Le Cadastre minier (CAMI) a annoncé la fermeture temporaire de son guichet chargé de la réception des nouvelles demandes de droits miniers et de carrières de recherche, dans le cadre d’une opération d’assainissement de son fichier cadastral visant à renforcer la gestion et la fiabilité des titres miniers en République démocratique du Congo.
Dans un communiqué officiel daté du 26 juin 2026, le directeur général du CAMI, Popol Mabolia Yenga, précise que cette mesure est entrée en vigueur le 29 juin 2026 et restera applicable jusqu’à nouvel ordre.
« Le Cadastre Minier informe le public qu’en raison du lancement des travaux d’assainissement de son fichier cadastral, le Guichet est temporairement fermé, à dater du 29 juin 2026, à la réception de nouvelles demandes de droits miniers et de carrières de recherches et ce, jusqu’à nouvel ordre », indique le communiqué.

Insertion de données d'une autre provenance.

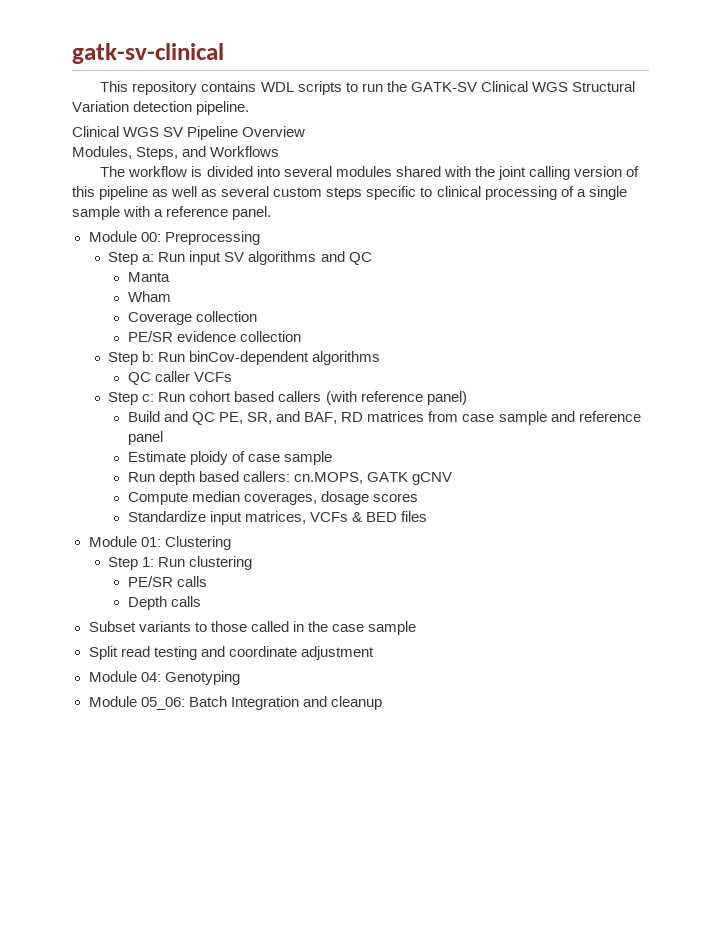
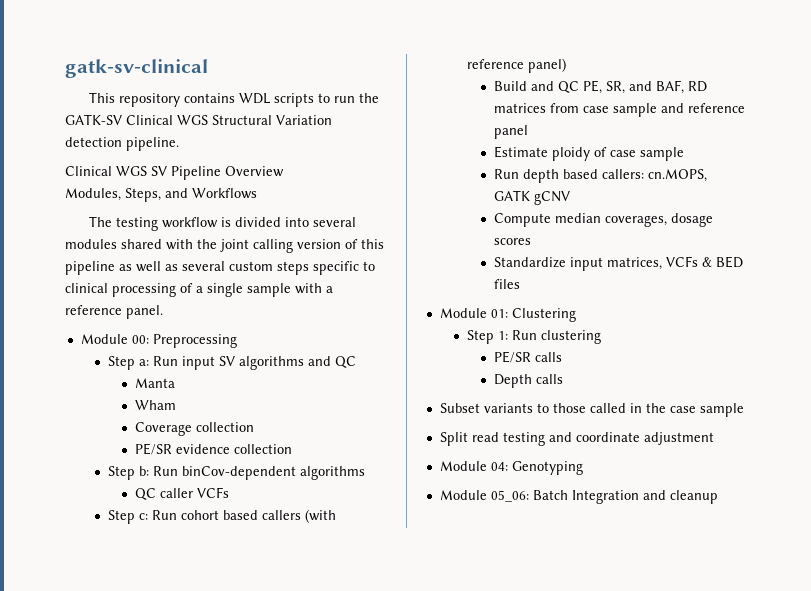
(126, 171) none -> [116,217,159,231] testing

Cette suspension concerne exclusivement les nouvelles demandes de droits miniers et de carrières de recherche. Le CAMI rassure néanmoins les opérateurs du secteur quant à la continuité des autres services administratifs liés aux titres déjà existants.
« Cette mesure n’affecte pas la réception des demandes relatives à la transformation, au renouvellement, ni à l’enregistrement des cessions, amodiations, options ou autres opérations portant sur des droits miniers et de carrières existants », précise l’établissement public.
L’opération d’assainissement engagée par le Cadastre minier vise notamment à renforcer la transparence dans la gestion du domaine minier national, à améliorer la qualité et la fiabilité des données cadastrales ainsi qu’à garantir une meilleure sécurité juridique des titres accordés aux investisseurs.
Cette initiative intervient dans un contexte où la République démocratique du Congo consolide son statut de grand producteur mondial de minerais stratégiques, notamment le cuivre, le cobalt, le coltan et le lithium, des ressources essentielles à la transition énergétique mondiale.
La modernisation et l’assainissement du système cadastral apparaissent ainsi comme des enjeux majeurs pour renforcer l’attractivité du secteur minier congolais, améliorer la gouvernance des ressources naturelles et sécuriser davantage les investissements dans ce domaine clé de l’économie nationale.